Quote, word for word, every line starting at the line that contains "Document page, 1500x844 pixels." and ending with the last line of the records; include both of these lines and no others.

**Document structure recognition data:**
------------------------------------

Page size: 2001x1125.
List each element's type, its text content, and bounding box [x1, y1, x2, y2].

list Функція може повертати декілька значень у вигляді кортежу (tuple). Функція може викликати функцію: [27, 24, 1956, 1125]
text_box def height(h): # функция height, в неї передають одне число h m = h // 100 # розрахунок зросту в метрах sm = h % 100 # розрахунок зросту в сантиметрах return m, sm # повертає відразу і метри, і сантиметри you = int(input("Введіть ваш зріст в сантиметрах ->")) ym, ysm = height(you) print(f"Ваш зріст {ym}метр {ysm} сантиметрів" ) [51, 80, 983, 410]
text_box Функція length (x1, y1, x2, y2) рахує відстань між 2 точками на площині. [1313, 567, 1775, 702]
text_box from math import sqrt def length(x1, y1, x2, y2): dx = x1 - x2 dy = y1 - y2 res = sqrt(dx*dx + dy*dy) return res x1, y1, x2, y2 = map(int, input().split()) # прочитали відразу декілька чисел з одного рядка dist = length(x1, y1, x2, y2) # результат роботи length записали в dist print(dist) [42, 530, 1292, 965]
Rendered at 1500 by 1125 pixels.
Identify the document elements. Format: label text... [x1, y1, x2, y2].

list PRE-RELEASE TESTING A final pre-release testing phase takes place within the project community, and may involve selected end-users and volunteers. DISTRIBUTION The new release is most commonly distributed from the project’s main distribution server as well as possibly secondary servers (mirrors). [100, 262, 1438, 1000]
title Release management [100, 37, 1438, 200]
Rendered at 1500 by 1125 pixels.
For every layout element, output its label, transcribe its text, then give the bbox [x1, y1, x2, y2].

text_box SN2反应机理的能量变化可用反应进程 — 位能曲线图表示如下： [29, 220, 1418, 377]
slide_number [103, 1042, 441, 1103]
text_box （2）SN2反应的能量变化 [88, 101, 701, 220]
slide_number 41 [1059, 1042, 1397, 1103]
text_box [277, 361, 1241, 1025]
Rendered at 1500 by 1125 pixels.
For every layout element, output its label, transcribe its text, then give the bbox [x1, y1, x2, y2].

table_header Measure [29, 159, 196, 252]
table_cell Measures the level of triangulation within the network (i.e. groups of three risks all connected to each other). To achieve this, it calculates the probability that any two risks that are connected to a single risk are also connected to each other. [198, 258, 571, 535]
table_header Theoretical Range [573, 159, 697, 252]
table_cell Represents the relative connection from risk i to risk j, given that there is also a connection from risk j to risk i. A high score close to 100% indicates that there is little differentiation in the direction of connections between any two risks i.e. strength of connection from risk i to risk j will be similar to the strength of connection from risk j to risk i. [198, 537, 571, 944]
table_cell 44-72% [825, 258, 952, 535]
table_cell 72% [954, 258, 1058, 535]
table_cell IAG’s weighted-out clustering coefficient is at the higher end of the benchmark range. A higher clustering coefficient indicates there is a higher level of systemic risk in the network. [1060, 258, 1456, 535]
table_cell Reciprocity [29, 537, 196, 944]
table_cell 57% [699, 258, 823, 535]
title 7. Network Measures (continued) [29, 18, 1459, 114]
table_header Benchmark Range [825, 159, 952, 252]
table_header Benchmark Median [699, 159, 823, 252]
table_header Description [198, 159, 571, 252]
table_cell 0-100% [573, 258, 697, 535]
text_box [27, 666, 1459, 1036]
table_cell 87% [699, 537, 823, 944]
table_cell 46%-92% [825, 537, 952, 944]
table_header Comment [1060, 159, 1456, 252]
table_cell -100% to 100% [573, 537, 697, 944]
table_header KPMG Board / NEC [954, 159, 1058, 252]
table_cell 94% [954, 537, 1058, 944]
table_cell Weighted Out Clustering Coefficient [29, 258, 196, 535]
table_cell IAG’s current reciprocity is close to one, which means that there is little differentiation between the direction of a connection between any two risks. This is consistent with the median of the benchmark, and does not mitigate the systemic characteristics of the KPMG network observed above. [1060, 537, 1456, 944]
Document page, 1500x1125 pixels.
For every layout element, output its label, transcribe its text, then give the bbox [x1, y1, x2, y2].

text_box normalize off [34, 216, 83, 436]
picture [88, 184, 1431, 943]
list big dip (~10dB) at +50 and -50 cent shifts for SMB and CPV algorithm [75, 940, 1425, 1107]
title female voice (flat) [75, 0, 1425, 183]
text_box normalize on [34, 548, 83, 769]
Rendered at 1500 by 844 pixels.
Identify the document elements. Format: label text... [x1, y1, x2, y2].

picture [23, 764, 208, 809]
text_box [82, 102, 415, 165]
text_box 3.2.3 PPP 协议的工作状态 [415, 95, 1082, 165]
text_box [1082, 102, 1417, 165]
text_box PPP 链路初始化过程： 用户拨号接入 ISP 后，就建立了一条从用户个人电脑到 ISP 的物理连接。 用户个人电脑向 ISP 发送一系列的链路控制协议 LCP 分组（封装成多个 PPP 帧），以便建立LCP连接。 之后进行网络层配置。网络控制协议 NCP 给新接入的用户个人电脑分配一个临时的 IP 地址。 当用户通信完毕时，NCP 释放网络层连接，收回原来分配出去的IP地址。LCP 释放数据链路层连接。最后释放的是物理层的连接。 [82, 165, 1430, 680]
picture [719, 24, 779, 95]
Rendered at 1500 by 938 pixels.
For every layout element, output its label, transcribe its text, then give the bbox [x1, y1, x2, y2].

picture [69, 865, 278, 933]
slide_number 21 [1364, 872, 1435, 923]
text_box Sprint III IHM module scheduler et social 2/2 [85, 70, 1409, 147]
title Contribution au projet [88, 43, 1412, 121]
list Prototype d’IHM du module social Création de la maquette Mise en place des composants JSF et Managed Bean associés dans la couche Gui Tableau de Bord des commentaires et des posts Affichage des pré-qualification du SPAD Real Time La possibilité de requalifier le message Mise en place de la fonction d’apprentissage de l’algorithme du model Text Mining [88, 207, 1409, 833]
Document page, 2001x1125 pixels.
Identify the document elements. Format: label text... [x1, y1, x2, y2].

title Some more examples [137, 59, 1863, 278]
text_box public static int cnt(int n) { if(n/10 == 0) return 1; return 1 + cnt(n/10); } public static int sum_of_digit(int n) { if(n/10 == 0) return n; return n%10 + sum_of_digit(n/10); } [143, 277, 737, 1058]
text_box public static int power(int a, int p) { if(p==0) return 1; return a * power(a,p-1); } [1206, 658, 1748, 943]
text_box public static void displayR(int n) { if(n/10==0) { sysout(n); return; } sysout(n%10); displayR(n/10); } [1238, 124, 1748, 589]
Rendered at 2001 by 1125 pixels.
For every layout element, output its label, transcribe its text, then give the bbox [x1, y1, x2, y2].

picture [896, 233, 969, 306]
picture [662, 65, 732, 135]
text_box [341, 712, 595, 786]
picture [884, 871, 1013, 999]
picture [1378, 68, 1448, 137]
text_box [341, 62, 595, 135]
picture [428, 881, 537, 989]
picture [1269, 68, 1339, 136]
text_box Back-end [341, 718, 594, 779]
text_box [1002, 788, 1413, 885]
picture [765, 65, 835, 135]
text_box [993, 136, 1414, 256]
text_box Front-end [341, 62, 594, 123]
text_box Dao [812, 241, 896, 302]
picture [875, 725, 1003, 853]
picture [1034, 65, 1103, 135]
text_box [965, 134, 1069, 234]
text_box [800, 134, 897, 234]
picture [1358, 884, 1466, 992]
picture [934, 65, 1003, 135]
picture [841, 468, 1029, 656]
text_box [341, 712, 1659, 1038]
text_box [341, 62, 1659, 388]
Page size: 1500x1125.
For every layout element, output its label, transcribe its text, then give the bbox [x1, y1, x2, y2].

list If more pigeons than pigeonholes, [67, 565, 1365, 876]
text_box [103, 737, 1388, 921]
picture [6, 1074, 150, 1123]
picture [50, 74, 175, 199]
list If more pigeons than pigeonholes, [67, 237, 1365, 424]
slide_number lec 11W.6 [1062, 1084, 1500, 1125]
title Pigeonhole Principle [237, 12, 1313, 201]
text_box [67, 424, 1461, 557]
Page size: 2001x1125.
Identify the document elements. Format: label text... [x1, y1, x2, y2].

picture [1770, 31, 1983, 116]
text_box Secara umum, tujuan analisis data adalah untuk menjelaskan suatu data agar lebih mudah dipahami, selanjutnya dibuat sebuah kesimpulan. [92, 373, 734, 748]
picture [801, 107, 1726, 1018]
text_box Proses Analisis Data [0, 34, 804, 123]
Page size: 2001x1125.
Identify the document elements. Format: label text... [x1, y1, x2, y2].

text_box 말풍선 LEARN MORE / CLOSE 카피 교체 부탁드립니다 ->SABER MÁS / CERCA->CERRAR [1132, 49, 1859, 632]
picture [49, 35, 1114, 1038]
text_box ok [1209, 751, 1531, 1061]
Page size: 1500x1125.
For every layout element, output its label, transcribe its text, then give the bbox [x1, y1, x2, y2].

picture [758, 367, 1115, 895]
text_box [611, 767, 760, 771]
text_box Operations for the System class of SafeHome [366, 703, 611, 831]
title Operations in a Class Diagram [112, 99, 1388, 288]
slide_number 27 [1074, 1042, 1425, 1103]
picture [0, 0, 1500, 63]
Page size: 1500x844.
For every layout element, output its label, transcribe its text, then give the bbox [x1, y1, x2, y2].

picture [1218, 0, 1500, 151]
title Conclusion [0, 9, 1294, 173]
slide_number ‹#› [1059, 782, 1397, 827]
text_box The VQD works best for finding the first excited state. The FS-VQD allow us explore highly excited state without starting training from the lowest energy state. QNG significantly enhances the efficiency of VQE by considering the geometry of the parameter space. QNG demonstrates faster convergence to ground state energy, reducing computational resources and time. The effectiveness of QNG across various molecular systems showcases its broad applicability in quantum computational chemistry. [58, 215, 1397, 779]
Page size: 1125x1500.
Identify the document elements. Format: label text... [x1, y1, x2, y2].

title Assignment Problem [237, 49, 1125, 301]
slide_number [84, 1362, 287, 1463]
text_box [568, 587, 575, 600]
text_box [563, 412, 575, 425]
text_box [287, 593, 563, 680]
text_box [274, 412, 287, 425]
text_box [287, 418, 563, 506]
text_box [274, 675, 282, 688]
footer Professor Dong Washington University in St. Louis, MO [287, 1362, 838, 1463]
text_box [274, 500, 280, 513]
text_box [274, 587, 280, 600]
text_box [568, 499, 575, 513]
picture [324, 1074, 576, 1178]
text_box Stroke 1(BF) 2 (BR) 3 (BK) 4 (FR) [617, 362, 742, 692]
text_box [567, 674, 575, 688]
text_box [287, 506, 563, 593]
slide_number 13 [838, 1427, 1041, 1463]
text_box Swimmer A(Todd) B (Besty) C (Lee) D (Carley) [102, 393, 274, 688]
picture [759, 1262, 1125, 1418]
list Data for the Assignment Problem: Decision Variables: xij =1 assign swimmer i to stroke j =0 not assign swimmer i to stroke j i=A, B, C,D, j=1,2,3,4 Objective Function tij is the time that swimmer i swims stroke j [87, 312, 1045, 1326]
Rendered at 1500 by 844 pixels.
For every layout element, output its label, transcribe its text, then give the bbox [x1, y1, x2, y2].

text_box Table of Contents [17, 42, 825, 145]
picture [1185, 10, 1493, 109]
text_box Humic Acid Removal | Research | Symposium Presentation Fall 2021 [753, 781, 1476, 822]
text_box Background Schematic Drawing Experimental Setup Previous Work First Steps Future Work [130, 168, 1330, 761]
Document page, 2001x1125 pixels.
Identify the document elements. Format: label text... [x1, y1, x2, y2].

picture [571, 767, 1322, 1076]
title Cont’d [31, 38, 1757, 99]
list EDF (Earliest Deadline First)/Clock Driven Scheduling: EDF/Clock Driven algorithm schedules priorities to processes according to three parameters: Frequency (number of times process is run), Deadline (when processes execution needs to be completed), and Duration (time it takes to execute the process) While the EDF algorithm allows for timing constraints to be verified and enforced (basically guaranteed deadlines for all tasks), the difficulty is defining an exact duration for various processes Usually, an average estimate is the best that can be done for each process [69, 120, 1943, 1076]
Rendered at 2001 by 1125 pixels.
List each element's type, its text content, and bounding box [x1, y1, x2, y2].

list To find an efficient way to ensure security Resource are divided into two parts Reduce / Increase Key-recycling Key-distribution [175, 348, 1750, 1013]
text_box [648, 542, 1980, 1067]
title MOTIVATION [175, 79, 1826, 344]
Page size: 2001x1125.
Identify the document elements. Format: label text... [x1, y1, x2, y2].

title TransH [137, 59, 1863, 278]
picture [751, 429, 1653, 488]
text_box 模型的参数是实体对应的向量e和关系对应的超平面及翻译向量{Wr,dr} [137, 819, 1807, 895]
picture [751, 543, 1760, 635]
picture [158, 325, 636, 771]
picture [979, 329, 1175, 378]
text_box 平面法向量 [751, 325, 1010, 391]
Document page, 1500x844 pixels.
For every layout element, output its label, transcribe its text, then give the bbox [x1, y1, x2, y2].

------------------------------------

**Your solution:**
Document page, 1500x844 pixels.
For every layout element, output its label, transcribe its text, then give the bbox [x1, y1, x2, y2].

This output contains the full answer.